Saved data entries
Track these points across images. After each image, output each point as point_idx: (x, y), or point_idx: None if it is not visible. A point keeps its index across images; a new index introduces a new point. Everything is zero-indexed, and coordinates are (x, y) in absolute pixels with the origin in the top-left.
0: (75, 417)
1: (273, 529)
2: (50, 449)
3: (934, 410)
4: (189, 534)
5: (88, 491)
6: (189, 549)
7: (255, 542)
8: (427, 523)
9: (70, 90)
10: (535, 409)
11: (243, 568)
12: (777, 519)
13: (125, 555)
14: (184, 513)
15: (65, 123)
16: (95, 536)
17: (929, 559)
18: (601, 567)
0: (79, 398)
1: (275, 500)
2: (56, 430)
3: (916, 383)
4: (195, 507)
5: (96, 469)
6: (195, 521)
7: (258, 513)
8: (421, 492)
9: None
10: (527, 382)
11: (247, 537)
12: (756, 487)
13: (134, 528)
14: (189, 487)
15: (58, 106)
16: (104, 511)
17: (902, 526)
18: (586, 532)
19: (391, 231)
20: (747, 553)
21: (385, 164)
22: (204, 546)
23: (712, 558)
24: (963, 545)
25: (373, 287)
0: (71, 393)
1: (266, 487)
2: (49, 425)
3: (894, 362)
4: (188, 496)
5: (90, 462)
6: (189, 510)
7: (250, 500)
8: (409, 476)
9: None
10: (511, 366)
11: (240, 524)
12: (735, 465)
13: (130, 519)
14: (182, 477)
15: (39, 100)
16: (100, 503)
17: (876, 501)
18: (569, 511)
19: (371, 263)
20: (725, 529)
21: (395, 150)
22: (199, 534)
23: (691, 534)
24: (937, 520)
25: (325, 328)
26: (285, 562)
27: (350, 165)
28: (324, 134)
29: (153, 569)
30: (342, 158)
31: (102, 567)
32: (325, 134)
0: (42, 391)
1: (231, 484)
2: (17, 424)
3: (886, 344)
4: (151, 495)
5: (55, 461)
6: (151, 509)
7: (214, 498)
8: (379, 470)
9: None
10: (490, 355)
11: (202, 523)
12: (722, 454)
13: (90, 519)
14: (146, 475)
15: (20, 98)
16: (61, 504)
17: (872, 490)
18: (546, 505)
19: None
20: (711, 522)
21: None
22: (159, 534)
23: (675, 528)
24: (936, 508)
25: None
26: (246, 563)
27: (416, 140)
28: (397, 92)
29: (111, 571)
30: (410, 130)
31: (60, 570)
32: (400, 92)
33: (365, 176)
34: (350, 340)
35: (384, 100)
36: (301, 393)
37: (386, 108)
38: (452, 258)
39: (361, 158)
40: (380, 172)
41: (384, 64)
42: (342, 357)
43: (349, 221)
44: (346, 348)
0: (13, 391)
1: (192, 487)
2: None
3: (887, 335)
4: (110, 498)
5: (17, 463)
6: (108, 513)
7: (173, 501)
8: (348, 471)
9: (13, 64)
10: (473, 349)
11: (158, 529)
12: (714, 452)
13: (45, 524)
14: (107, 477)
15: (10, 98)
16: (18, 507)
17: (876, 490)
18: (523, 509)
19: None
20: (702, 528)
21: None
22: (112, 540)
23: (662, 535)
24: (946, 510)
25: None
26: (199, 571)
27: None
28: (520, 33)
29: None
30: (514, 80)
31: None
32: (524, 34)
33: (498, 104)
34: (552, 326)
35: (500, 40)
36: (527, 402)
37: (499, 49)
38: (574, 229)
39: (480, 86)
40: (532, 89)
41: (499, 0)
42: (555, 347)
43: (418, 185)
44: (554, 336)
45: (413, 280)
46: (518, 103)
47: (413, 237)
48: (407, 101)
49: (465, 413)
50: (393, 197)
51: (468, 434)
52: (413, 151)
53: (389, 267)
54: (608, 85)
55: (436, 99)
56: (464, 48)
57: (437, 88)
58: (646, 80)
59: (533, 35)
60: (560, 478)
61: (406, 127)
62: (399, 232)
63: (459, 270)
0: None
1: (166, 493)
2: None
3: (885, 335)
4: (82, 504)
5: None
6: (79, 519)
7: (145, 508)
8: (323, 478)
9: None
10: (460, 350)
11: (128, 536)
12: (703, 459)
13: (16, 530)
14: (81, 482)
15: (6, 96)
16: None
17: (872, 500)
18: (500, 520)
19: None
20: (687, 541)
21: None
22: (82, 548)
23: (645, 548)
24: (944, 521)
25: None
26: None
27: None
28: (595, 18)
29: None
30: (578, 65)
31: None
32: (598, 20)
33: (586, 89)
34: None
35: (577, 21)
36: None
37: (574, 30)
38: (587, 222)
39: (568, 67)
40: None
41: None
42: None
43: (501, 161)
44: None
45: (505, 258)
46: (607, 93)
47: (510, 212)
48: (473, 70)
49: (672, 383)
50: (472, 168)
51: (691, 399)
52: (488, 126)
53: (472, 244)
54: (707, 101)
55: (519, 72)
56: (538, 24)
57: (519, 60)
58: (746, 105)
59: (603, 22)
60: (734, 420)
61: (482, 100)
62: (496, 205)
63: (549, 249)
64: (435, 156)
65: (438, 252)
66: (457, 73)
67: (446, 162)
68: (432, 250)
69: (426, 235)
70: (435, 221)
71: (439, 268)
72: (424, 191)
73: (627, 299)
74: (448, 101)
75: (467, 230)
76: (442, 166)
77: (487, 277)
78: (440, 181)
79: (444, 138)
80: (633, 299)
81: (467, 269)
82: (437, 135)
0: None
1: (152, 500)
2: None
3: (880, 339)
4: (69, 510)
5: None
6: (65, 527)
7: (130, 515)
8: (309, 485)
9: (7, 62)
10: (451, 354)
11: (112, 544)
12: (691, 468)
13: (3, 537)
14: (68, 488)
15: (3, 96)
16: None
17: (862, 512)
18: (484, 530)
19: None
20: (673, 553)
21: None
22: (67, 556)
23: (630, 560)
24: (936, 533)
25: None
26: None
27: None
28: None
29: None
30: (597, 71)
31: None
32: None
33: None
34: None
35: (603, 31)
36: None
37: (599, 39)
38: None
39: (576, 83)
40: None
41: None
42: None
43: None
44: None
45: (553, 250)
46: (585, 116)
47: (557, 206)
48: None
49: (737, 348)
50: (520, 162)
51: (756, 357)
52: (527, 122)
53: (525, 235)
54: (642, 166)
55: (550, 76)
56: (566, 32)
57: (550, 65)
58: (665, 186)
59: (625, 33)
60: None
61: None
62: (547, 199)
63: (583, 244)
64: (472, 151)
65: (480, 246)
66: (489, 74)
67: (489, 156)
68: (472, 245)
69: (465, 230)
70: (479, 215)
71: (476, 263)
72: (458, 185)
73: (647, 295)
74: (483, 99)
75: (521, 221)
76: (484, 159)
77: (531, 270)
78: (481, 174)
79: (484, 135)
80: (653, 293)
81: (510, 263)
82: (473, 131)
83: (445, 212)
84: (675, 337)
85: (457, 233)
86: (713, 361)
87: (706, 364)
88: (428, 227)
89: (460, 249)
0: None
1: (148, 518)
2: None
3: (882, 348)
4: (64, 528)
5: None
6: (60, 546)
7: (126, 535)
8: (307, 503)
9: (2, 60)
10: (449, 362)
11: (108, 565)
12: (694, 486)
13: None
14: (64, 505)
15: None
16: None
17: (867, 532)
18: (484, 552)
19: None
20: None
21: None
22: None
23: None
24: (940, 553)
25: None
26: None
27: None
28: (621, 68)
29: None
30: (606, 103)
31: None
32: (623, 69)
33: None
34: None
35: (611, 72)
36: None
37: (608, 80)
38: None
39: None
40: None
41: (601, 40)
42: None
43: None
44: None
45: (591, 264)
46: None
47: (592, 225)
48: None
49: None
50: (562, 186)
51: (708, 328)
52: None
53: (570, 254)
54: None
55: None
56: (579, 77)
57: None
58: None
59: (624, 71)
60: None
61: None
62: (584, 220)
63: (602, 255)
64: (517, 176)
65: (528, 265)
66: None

TASK INSTRUCTIONS
Reproduce every entry shown above, precisely as it stands.

COMPLETED TASK
Track these points across images. After each image, output each point as point_idx: (x, y), or point_idx: None if it is not visible. A point keeps its index across images; a new index introduces a new point. Everything is zero-indexed, and coordinates are (x, y) in absolute pixels with the origin in the top-left.
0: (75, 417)
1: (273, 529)
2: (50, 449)
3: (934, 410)
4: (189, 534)
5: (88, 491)
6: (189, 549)
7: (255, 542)
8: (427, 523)
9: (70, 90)
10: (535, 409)
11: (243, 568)
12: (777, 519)
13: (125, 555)
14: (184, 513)
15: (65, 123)
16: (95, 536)
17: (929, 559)
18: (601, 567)
0: (79, 398)
1: (275, 500)
2: (56, 430)
3: (916, 383)
4: (195, 507)
5: (96, 469)
6: (195, 521)
7: (258, 513)
8: (421, 492)
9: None
10: (527, 382)
11: (247, 537)
12: (756, 487)
13: (134, 528)
14: (189, 487)
15: (58, 106)
16: (104, 511)
17: (902, 526)
18: (586, 532)
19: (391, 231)
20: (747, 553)
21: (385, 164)
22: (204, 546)
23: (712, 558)
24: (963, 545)
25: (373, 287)
0: (71, 393)
1: (266, 487)
2: (49, 425)
3: (894, 362)
4: (188, 496)
5: (90, 462)
6: (189, 510)
7: (250, 500)
8: (409, 476)
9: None
10: (511, 366)
11: (240, 524)
12: (735, 465)
13: (130, 519)
14: (182, 477)
15: (39, 100)
16: (100, 503)
17: (876, 501)
18: (569, 511)
19: (371, 263)
20: (725, 529)
21: (395, 150)
22: (199, 534)
23: (691, 534)
24: (937, 520)
25: (325, 328)
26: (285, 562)
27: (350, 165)
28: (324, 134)
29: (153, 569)
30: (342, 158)
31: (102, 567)
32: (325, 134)
0: (42, 391)
1: (231, 484)
2: (17, 424)
3: (886, 344)
4: (151, 495)
5: (55, 461)
6: (151, 509)
7: (214, 498)
8: (379, 470)
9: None
10: (490, 355)
11: (202, 523)
12: (722, 454)
13: (90, 519)
14: (146, 475)
15: (20, 98)
16: (61, 504)
17: (872, 490)
18: (546, 505)
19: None
20: (711, 522)
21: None
22: (159, 534)
23: (675, 528)
24: (936, 508)
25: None
26: (246, 563)
27: (416, 140)
28: (397, 92)
29: (111, 571)
30: (410, 130)
31: (60, 570)
32: (400, 92)
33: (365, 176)
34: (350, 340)
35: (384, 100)
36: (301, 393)
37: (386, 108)
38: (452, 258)
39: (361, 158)
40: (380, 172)
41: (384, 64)
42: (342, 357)
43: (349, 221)
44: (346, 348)
0: (13, 391)
1: (192, 487)
2: None
3: (887, 335)
4: (110, 498)
5: (17, 463)
6: (108, 513)
7: (173, 501)
8: (348, 471)
9: (13, 64)
10: (473, 349)
11: (158, 529)
12: (714, 452)
13: (45, 524)
14: (107, 477)
15: (10, 98)
16: (18, 507)
17: (876, 490)
18: (523, 509)
19: None
20: (702, 528)
21: None
22: (112, 540)
23: (662, 535)
24: (946, 510)
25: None
26: (199, 571)
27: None
28: (520, 33)
29: None
30: (514, 80)
31: None
32: (524, 34)
33: (498, 104)
34: (552, 326)
35: (500, 40)
36: (527, 402)
37: (499, 49)
38: (574, 229)
39: (480, 86)
40: (532, 89)
41: (499, 0)
42: (555, 347)
43: (418, 185)
44: (554, 336)
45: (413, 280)
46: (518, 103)
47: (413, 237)
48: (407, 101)
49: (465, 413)
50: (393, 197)
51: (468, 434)
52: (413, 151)
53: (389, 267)
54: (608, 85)
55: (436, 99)
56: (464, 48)
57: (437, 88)
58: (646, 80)
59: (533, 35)
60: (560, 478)
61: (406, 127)
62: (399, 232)
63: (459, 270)
0: None
1: (166, 493)
2: None
3: (885, 335)
4: (82, 504)
5: None
6: (79, 519)
7: (145, 508)
8: (323, 478)
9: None
10: (460, 350)
11: (128, 536)
12: (703, 459)
13: (16, 530)
14: (81, 482)
15: (6, 96)
16: None
17: (872, 500)
18: (500, 520)
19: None
20: (687, 541)
21: None
22: (82, 548)
23: (645, 548)
24: (944, 521)
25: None
26: None
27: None
28: (595, 18)
29: None
30: (578, 65)
31: None
32: (598, 20)
33: (586, 89)
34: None
35: (577, 21)
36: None
37: (574, 30)
38: (587, 222)
39: (568, 67)
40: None
41: None
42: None
43: (501, 161)
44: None
45: (505, 258)
46: (607, 93)
47: (510, 212)
48: (473, 70)
49: (672, 383)
50: (472, 168)
51: (691, 399)
52: (488, 126)
53: (472, 244)
54: (707, 101)
55: (519, 72)
56: (538, 24)
57: (519, 60)
58: (746, 105)
59: (603, 22)
60: (734, 420)
61: (482, 100)
62: (496, 205)
63: (549, 249)
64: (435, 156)
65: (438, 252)
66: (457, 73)
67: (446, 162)
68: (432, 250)
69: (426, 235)
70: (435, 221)
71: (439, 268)
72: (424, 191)
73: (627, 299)
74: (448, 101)
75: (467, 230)
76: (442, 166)
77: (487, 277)
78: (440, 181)
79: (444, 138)
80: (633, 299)
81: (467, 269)
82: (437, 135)
0: None
1: (152, 500)
2: None
3: (880, 339)
4: (69, 510)
5: None
6: (65, 527)
7: (130, 515)
8: (309, 485)
9: (7, 62)
10: (451, 354)
11: (112, 544)
12: (691, 468)
13: (3, 537)
14: (68, 488)
15: (3, 96)
16: None
17: (862, 512)
18: (484, 530)
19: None
20: (673, 553)
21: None
22: (67, 556)
23: (630, 560)
24: (936, 533)
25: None
26: None
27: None
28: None
29: None
30: (597, 71)
31: None
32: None
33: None
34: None
35: (603, 31)
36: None
37: (599, 39)
38: None
39: (576, 83)
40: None
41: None
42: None
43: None
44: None
45: (553, 250)
46: (585, 116)
47: (557, 206)
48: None
49: (737, 348)
50: (520, 162)
51: (756, 357)
52: (527, 122)
53: (525, 235)
54: (642, 166)
55: (550, 76)
56: (566, 32)
57: (550, 65)
58: (665, 186)
59: (625, 33)
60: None
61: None
62: (547, 199)
63: (583, 244)
64: (472, 151)
65: (480, 246)
66: (489, 74)
67: (489, 156)
68: (472, 245)
69: (465, 230)
70: (479, 215)
71: (476, 263)
72: (458, 185)
73: (647, 295)
74: (483, 99)
75: (521, 221)
76: (484, 159)
77: (531, 270)
78: (481, 174)
79: (484, 135)
80: (653, 293)
81: (510, 263)
82: (473, 131)
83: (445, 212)
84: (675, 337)
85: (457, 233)
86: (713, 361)
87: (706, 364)
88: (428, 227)
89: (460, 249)
0: None
1: (148, 518)
2: None
3: (882, 348)
4: (64, 528)
5: None
6: (60, 546)
7: (126, 535)
8: (307, 503)
9: (2, 60)
10: (449, 362)
11: (108, 565)
12: (694, 486)
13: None
14: (64, 505)
15: None
16: None
17: (867, 532)
18: (484, 552)
19: None
20: None
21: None
22: None
23: None
24: (940, 553)
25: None
26: None
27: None
28: (621, 68)
29: None
30: (606, 103)
31: None
32: (623, 69)
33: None
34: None
35: (611, 72)
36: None
37: (608, 80)
38: None
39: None
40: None
41: (601, 40)
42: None
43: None
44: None
45: (591, 264)
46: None
47: (592, 225)
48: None
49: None
50: (562, 186)
51: (708, 328)
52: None
53: (570, 254)
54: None
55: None
56: (579, 77)
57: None
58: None
59: (624, 71)
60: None
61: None
62: (584, 220)
63: (602, 255)
64: (517, 176)
65: (528, 265)
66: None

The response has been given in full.